THE PROBLEM: Where a line below holds the string "PARTIES", count it; then give the total without any other words.

----

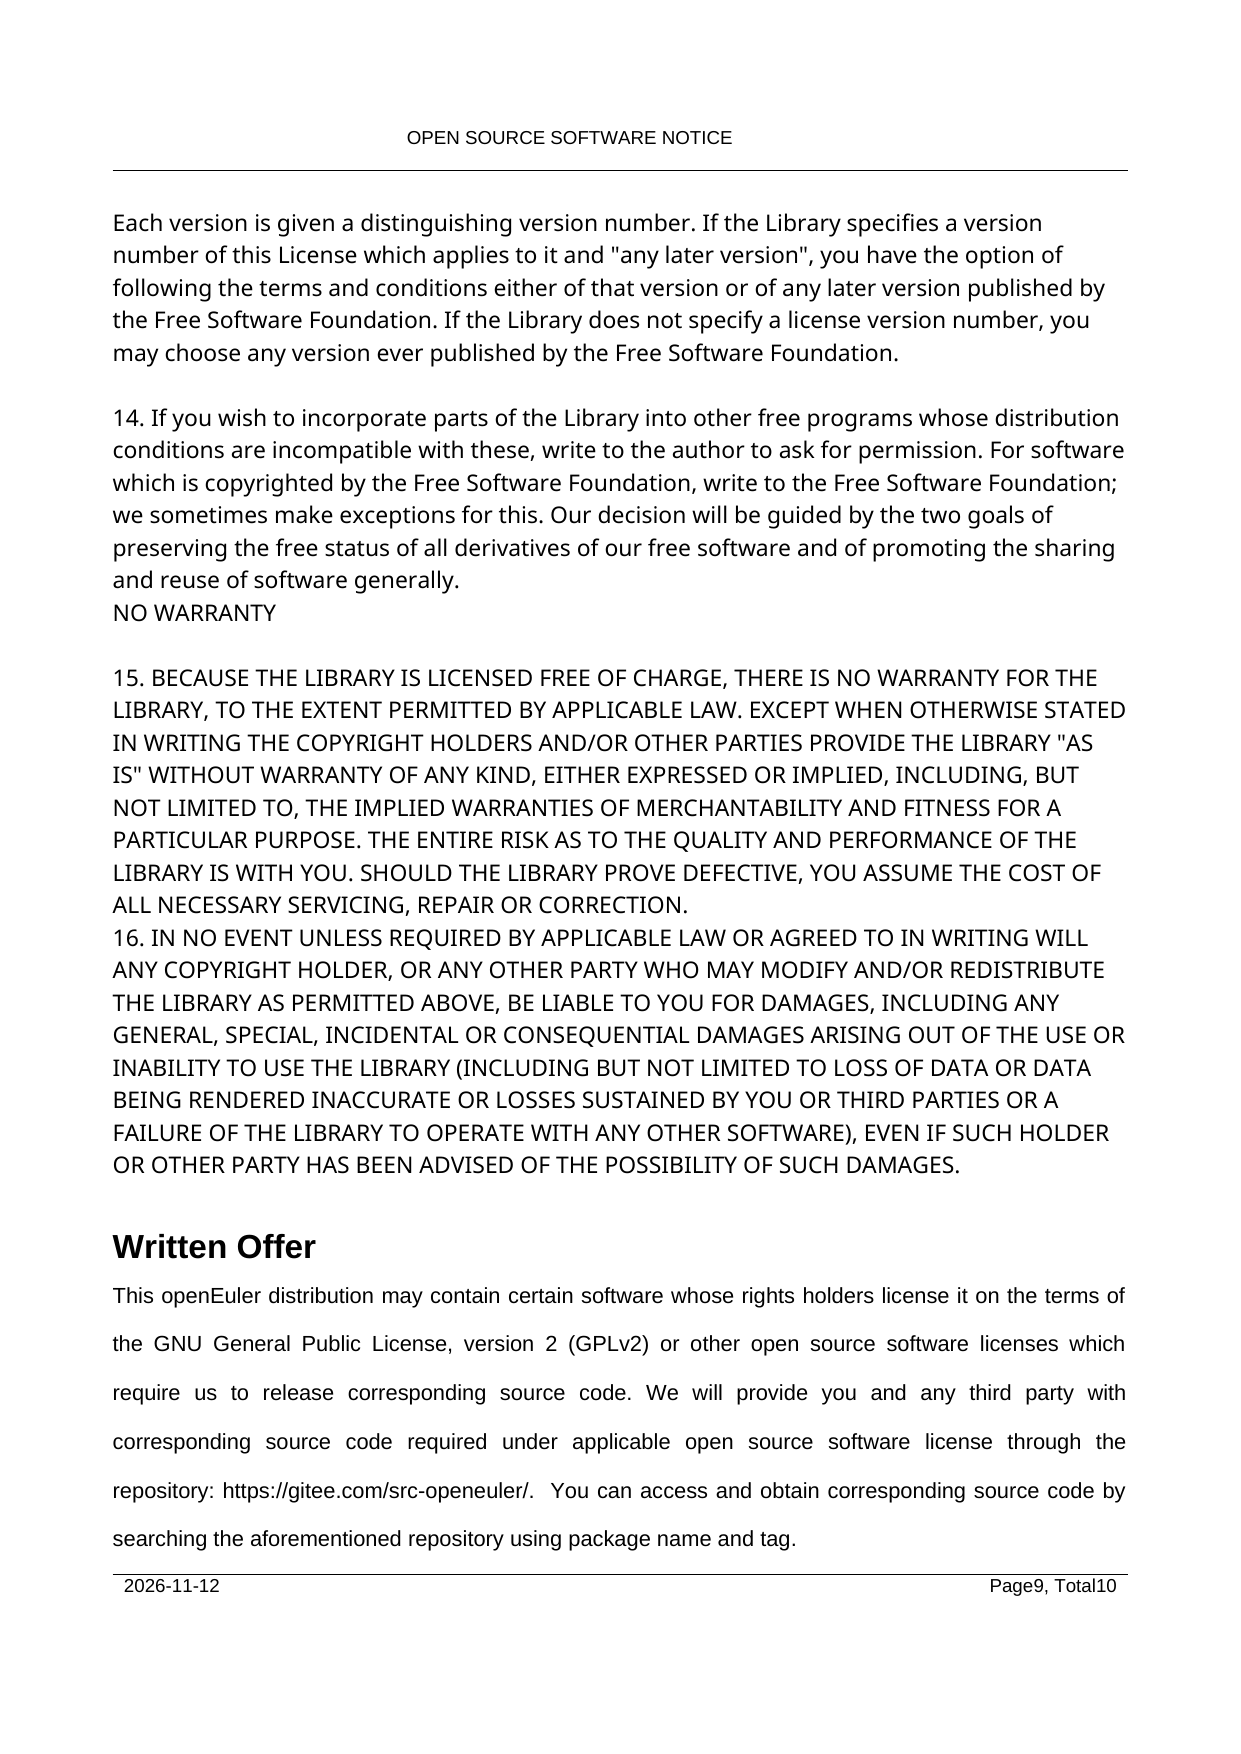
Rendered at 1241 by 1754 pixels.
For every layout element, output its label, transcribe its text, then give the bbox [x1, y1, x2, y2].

text 16. IN NO EVENT UNLESS REQUIRED BY APPLICABLE LAW OR AGREED TO IN WRITING WILL ANY COPYRIGHT HOLDER, OR ANY OTHER PARTY WHO MAY MODIFY AND/OR REDISTRIBUTE THE LIBRARY AS PERMITTED ABOVE, BE LIABLE TO YOU FOR DAMAGES, INCLUDING ANY GENERAL, SPECIAL, INCIDENTAL OR CONSEQUENTIAL DAMAGES ARISING OUT OF THE USE OR INABILITY TO USE THE LIBRARY (INCLUDING BUT NOT LIMITED TO LOSS OF DATA OR DATA BEING RENDERED INACCURATE OR LOSSES SUSTAINED BY YOU OR THIRD PARTIES OR A FAILURE OF THE LIBRARY TO OPERATE WITH ANY OTHER SOFTWARE), EVEN IF SUCH HOLDER OR OTHER PARTY HAS BEEN ADVISED OF THE POSSIBILITY OF SUCH DAMAGES. [112, 921, 1128, 1181]
text 15. BECAUSE THE LIBRARY IS LICENSED FREE OF CHARGE, THERE IS NO WARRANTY FOR THE LIBRARY, TO THE EXTENT PERMITTED BY APPLICABLE LAW. EXCEPT WHEN OTHERWISE STATED IN WRITING THE COPYRIGHT HOLDERS AND/OR OTHER PARTIES PROVIDE THE LIBRARY "AS IS" WITHOUT WARRANTY OF ANY KIND, EITHER EXPRESSED OR IMPLIED, INCLUDING, BUT NOT LIMITED TO, THE IMPLIED WARRANTIES OF MERCHANTABILITY AND FITNESS FOR A PARTICULAR PURPOSE. THE ENTIRE RISK AS TO THE QUALITY AND PERFORMANCE OF THE LIBRARY IS WITH YOU. SHOULD THE LIBRARY PROVE DEFECTIVE, YOU ASSUME THE COST OF ALL NECESSARY SERVICING, REPAIR OR CORRECTION. [112, 661, 1128, 921]
text 14. If you wish to incorporate parts of the Library into other free programs whose distribution conditions are incompatible with these, write to the author to ask for permission. For software which is copyrighted by the Free Software Foundation, write to the Free Software Foundation; we sometimes make exceptions for this. Our decision will be guided by the two goals of preserving the free status of all derivatives of our free software and of promoting the sharing and reuse of software generally. [112, 401, 1128, 596]
text NO WARRANTY [112, 596, 1128, 629]
text Each version is given a distinguishing version number. If the Library specifies a version number of this License which applies to it and "any later version", you have the option of following the terms and conditions either of that version or of any later version published by the Free Software Foundation. If the Library does not specify a license version number, you may choose any version ever published by the Free Software Foundation. [112, 206, 1128, 369]
text This openEuler distribution may contain certain software whose rights holders license it on the terms of the GNU General Public License, version 2 (GPLv2) or other open source software licenses which require us to release corresponding source code. We will provide you and any third party with corresponding source code required under applicable open source software license through the repository: https://gitee.com/src-openeuler/. You can access and obtain corresponding source code by searching the aforementioned repository using package name and tag. [112, 1279, 1128, 1555]
text Written Offer [112, 1214, 1128, 1279]
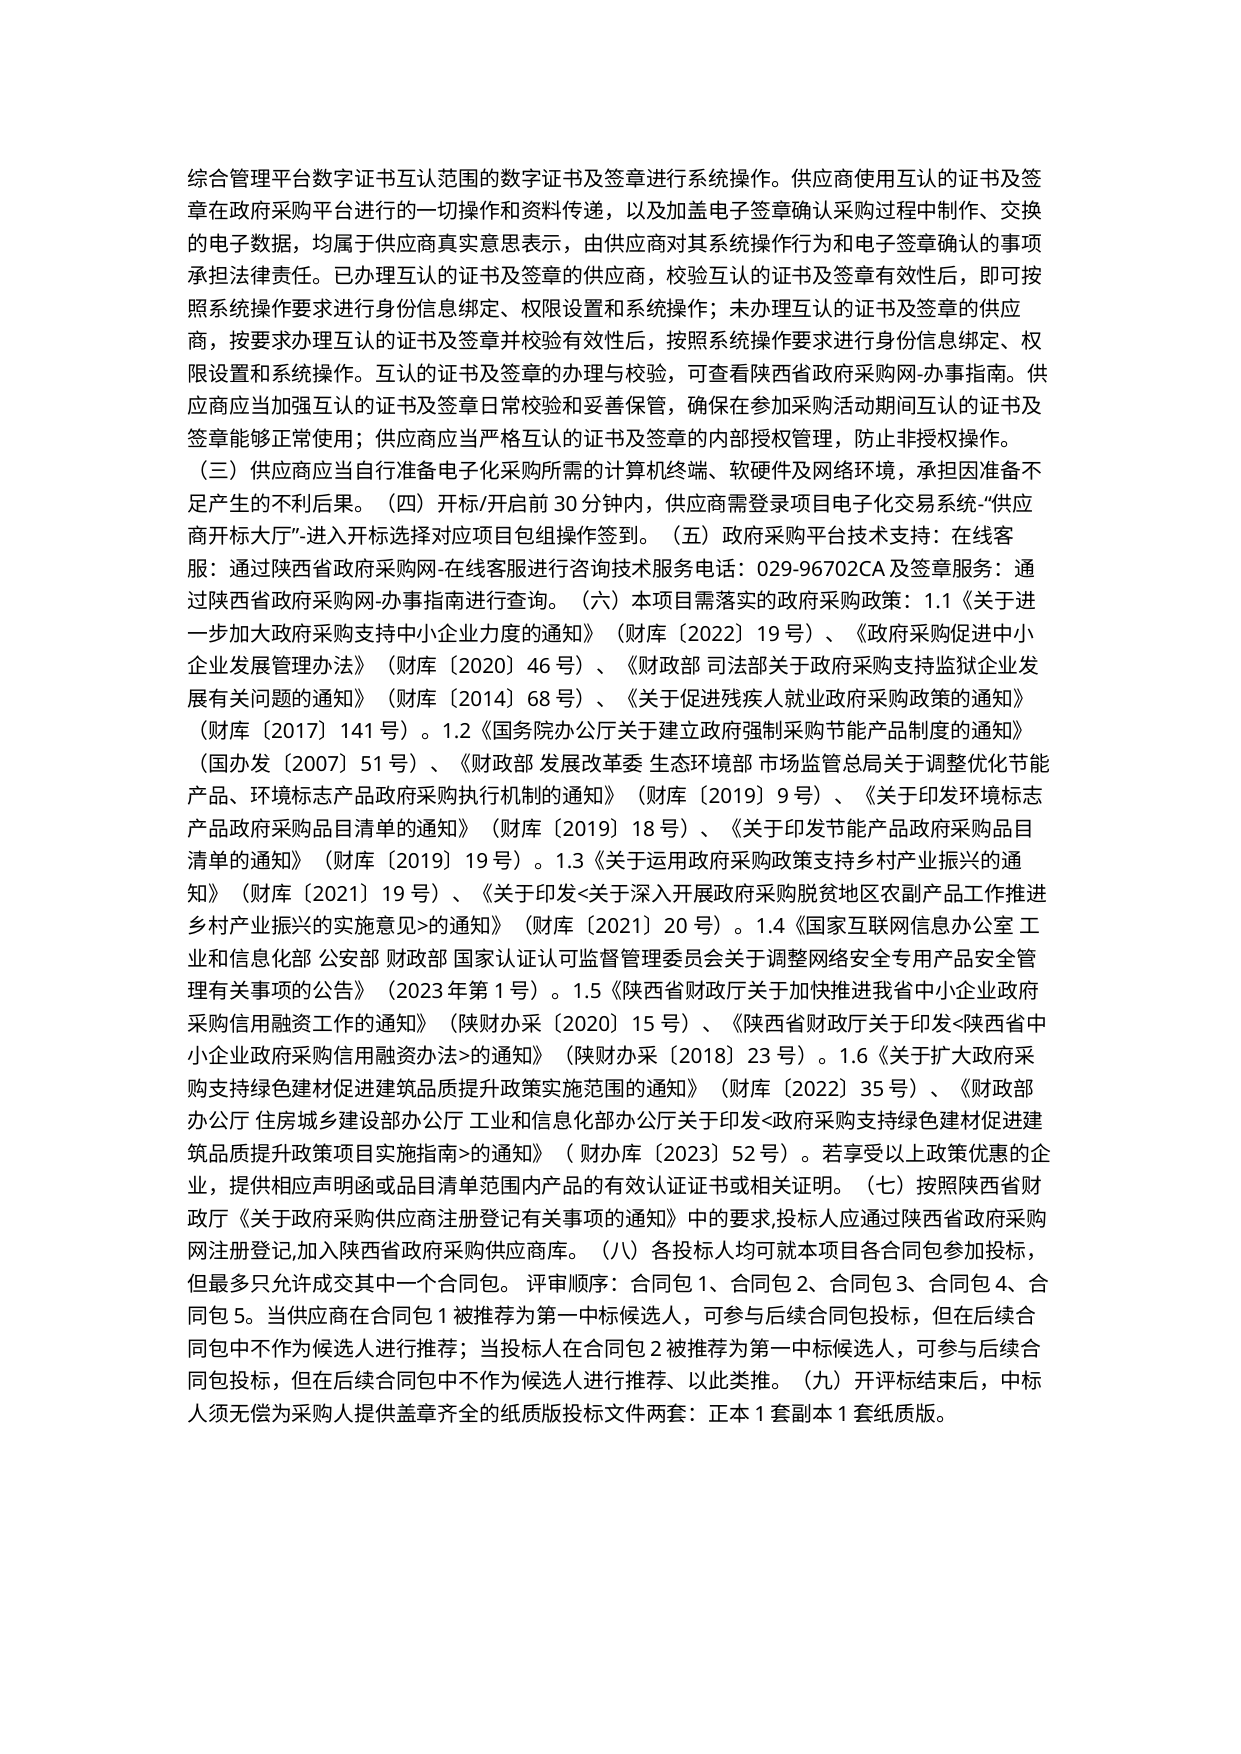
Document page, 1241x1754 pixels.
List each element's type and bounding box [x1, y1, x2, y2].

text [187, 162, 1053, 1429]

----

SOLUTION: 2